Mr. Jeeves had, however, observed to him, that if he were so soon to be married, it was better to postpone any revision of testamentary bequests, since after marriage he would have to make a new will altogether.
And Sir Philip had simply answered,—
“Life is uncertain; who can be sure of the morrow?”
Sir Philip’s visit to Mr. Jeeves’s house had lasted some hours, for the conversation between them had branched off from actual business to various topics. Mr. Jeeves had not noticed the hour when Sir Philip went; he could only say that as he attended him to the street-door, he observed, rather to his own surprise, that it was close upon daybreak.

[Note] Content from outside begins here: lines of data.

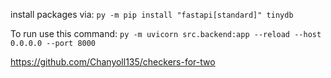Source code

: install packages via:
`py -m pip install "fastapi[standard]" tinydb`

To run use this command:
`py -m uvicorn src.backend:app --reload --host 0.0.0.0 --port 8000`

https://github.com/Chanyoll135/checkers-for-two

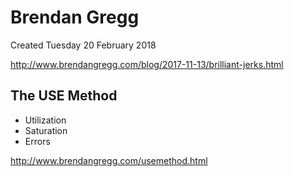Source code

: # Brendan Gregg
Created Tuesday 20 February 2018

<http://www.brendangregg.com/blog/2017-11-13/brilliant-jerks.html>

The USE Method
--------------

* Utilization
* Saturation
* Errors

<http://www.brendangregg.com/usemethod.html>

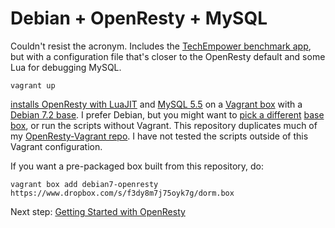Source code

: Debian + OpenResty + MySQL
==========================

Couldn't resist the acronym. Includes the [TechEmpower benchmark app](https://github.com/TechEmpower/FrameworkBenchmarks/tree/master/openresty), but with a configuration file that's closer to the OpenResty default and some Lua for debugging MySQL.

    vagrant up

[installs OpenResty with LuaJIT](http://openresty.org/#Installation) and [MySQL 5.5](http://dev.mysql.com/doc/refman/5.5/en/) on a [Vagrant box](http://www.vagrantup.com/) with a [Debian 7.2 base](http://www.debian.org/News/2013/20131012). I prefer Debian, but you might want to [pick a different](http://cloud-images.ubuntu.com/vagrant/) [base box](vagrantbox.es), or run the scripts without Vagrant. This repository duplicates much of my [OpenResty-Vagrant repo](https://github.com/jiko/OpenResty-Vagrant). I have not tested the scripts outside of this Vagrant configuration. 

If you want a pre-packaged box built from this repository, do:

    vagrant box add debian7-openresty https://www.dropbox.com/s/f3dy8m7j75oyk7g/dorm.box

Next step: [Getting Started with OpenResty](http://openresty.org/#GettingStarted)
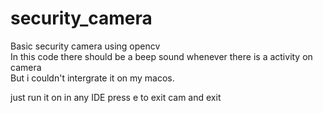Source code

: # security_camera
Basic security camera using opencv <br /> 
In this code there should be a beep sound whenever there is a activity on camera <br /> 
But i couldn't intergrate it on my macos.

just run it on in any IDE
press e to exit cam and exit
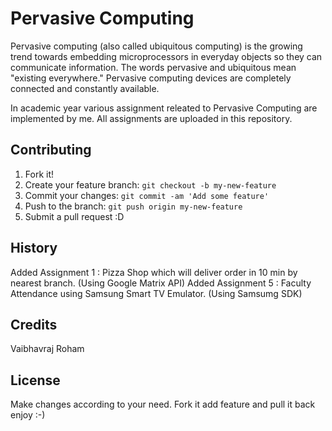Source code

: # Pervasive Computing
Pervasive computing (also called ubiquitous computing) is the growing trend towards embedding microprocessors in everyday objects so they can communicate information. The words pervasive and ubiquitous mean "existing everywhere." Pervasive computing devices are completely connected and constantly available.

In academic year various assignment releated to Pervasive Computing are implemented by me. All assignments are uploaded in this repository.

## Contributing
1. Fork it!
2. Create your feature branch: `git checkout -b my-new-feature`
3. Commit your changes: `git commit -am 'Add some feature'`
4. Push to the branch: `git push origin my-new-feature`
5. Submit a pull request :D

## History
Added Assignment 1 : Pizza Shop which will deliver order in 10 min by nearest branch. (Using Google Matrix API)
Added Assignment 5 : Faculty Attendance using Samsung Smart TV Emulator. (Using Samsumg SDK)

## Credits
Vaibhavraj Roham

## License
Make changes according to your need. Fork it add feature and pull it back
enjoy :-)
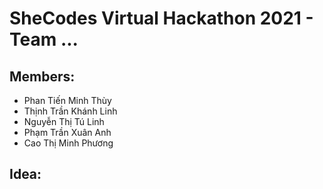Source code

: # SheCodes Virtual Hackathon 2021 - Team ...

## Members:
* Phan Tiến Minh Thùy
* Thịnh Trần Khánh Linh
* Nguyễn Thị Tú Linh
* Phạm Trần Xuân Anh
* Cao Thị Minh Phương

## Idea:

Sir Philip’s body had been found not many yards distant from the hotel at which he had put up, and to which, therefore, he was evidently returning when he left Mr. Jeeves,—an old-fashioned hotel, which had been the principal one at L—— when Sir Philip left England, though now outrivalled by the new and more central establishment in which Margrave was domiciled.
The primary and natural supposition was that Sir Philip had been murdered for the sake of plunder; and this supposition was borne out by the fact to which his valet deposed, namely,—
That Sir Philip had about his person, on going to the mayor’s house, a purse containing notes and sovereigns; and this purse was now missing.
The valet, who, though an Albanian, spoke English fluently, said that the purse had a gold clasp, on which Sir Philip’s crest and initials were engraved. Sir Philip’s watch was, however, not taken.
And now, it was not without a quick beat of the heart that I heard the valet declare that a steel casket, to which Sir Philip attached extraordinary value, and always carried about with him, was also missing.
The Albanian described this casket as of ancient Byzantine workmanship, opening with a peculiar spring, only known to Sir Philip, in whose possession it had been, so far as the servant knew, about three years: when, after a visit to Aleppo, in which the servant had not accompanied him, he had first observed it in his master’s hands. He was asked if this casket contained articles to account for the value Sir Philip set on it,—such as jewels, bank-notes, letters of credit, etc. The man replied that it might possibly do so; he had never been allowed the opportunity of examining its contents; but that he was certain the casket held medicines, for he had seen Sir Philip take from it some small phials, by which he had performed great cures in the East, and especially during a pestilence which had visited Damascus, just after Sir Philip had arrived at that city on quitting Aleppo. Almost every European traveller is supposed to be a physician; and Sir Philip was a man of great benevolence, and the servant firmly believed him also to be of great medical skill. After this statement, it was very naturally and generally conjectured that Sir Philip was an amateur disciple of homoeopathy, and that the casket contained the phials or globules in use among homoeopathists.